__TASK DETAILS__. Continue the news article about lawmakers seeking small business loans for payday lenders, starting after its final sentence.

__EXTRACT TO READ__.
━━━━━━━━

Lawmakers press for small business loans for payday lenders

A bipartisan group of lawmakers is pressing the Trump administration to let payday lenders gain access to small business rescue money, going to bat for companies that have been accused of engaging in predatory behavior toward lower-income people.

The move comes as officials try to quell public criticism by stopping hedge funds and publicly traded companies from benefiting from the program, which is designed to avert massive job losses and resumes on Monday after running out of funds because of high demand.

In a letter signed by 24 House Republicans and four Democrats, lawmakers asked the Treasury Department and Small Business Administration to open up Paycheck Protection Program loan applications to "small-size nonbanks," including installment lenders and so-called community development financial institutions, which focus their lending on underserved populations.

Payday lenders weren't explicitly mentioned, but a spokesperson for Rep. Blaine Luetkemeyer (R-Mo.), one of the lawmakers who led the letter, confirmed the intent was to include them in the request.

━━━━━━━━

__RECORDED DATA__.

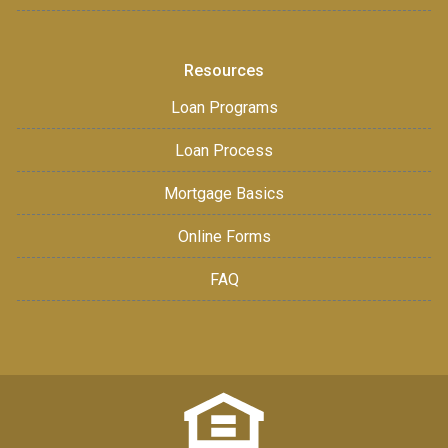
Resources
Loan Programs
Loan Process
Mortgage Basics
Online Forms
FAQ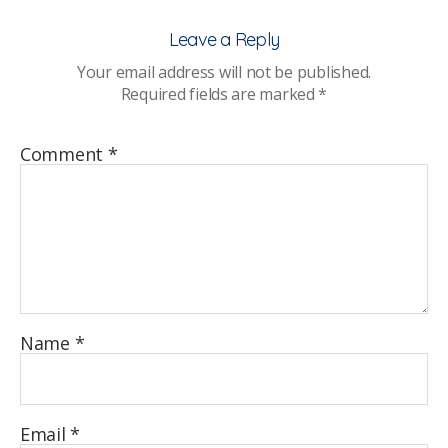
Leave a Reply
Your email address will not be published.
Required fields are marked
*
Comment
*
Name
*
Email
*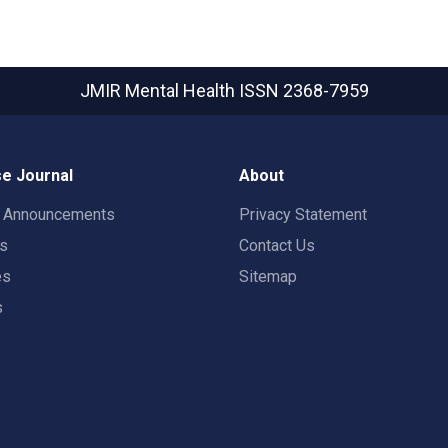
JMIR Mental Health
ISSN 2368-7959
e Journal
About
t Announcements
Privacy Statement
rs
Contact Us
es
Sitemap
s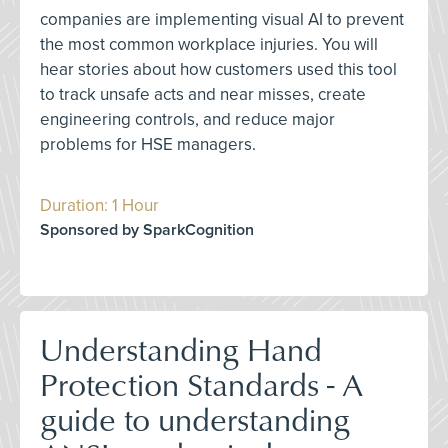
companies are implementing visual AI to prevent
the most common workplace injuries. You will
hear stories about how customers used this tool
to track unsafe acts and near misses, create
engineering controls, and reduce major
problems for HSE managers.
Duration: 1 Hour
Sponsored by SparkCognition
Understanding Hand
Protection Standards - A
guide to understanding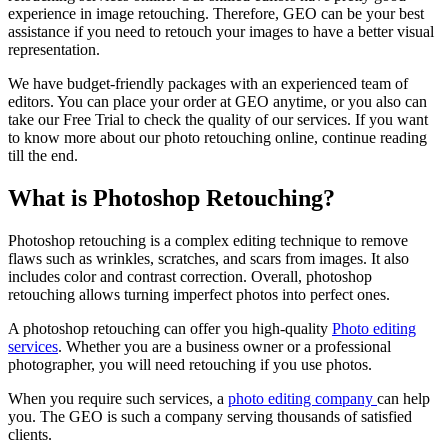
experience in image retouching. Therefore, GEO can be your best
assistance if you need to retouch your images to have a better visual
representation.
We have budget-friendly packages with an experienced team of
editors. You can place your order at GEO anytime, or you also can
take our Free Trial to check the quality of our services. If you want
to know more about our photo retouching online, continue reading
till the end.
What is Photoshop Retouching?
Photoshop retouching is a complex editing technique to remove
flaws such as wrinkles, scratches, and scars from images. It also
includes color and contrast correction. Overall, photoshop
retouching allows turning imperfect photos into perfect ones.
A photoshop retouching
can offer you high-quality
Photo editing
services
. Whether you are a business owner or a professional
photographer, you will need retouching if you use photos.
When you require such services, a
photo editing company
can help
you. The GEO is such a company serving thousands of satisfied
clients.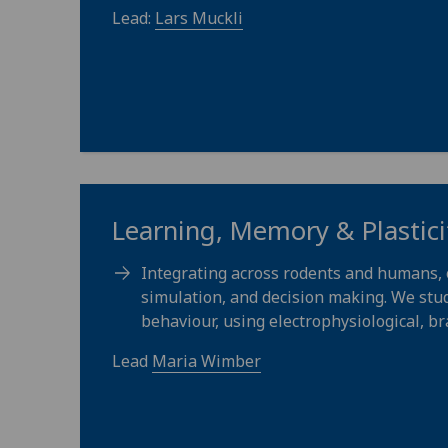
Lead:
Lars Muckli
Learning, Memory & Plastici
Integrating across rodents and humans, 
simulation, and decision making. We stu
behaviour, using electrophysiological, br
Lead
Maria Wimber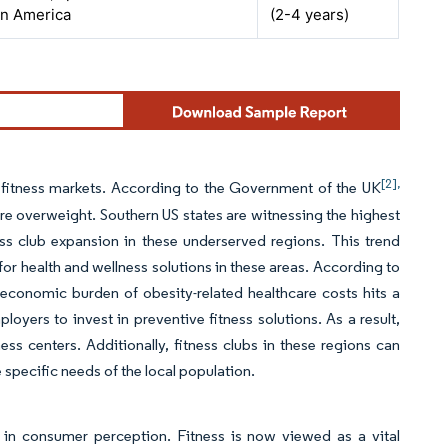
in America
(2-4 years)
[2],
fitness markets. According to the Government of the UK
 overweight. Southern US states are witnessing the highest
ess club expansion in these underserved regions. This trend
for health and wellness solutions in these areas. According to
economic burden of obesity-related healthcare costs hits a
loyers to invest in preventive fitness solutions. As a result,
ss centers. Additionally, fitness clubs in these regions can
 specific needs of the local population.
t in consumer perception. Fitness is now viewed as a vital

━━━━━━━━

__RESPONSE BOX__.
In the letter sent Thursday, the House members said the companies provide their constituents with access to financial services and have been deemed "essential" businesses allowed to stay open amid stay-at-home orders. They said that many have fewer than 500 employees and that they don't plan to offer Paycheck Protection Program loans to their customers.

"Yet these businesses have been shut out completely from the PPP, which has forced many of them to lay off their highly trained employees who would have preferred to keep their jobs than seek government unemployment assistance," the lawmakers said.

In addition to Luetkemeyer, lawmakers who signed the letter include Reps. Ted Budd (R-N.C.), Henry Cuellar (D-Texas), Collin Peterson (D-Minn.) and French Hill (R-Ark.) — a member of the Congressional Oversight Commission tasked with policing the bailout money.

The lenders are among many industries lobbying to gain access to the $670 billion small business loan program, which has proven to be one of the most popular and also most controversial economic aid efforts launched during the Covid-19 pandemic.

The program faced a huge backlash this week following revelations that Wall Street-backed companies received loans via major banks, even as thousands of small businesses were unable to get approved before funding ran out on April 16. On Friday, President Donald Trump signed into law another $320 billion in funding. His administration tried to calm the furor by shutting off the flow of loans to publicly traded companies, hedge funds and private equity firms.

"What Treasury is looking at broadly is whether companies applying really need it or have other ways to get money," said Ian Katz, director at research firm Capital Alpha Partners.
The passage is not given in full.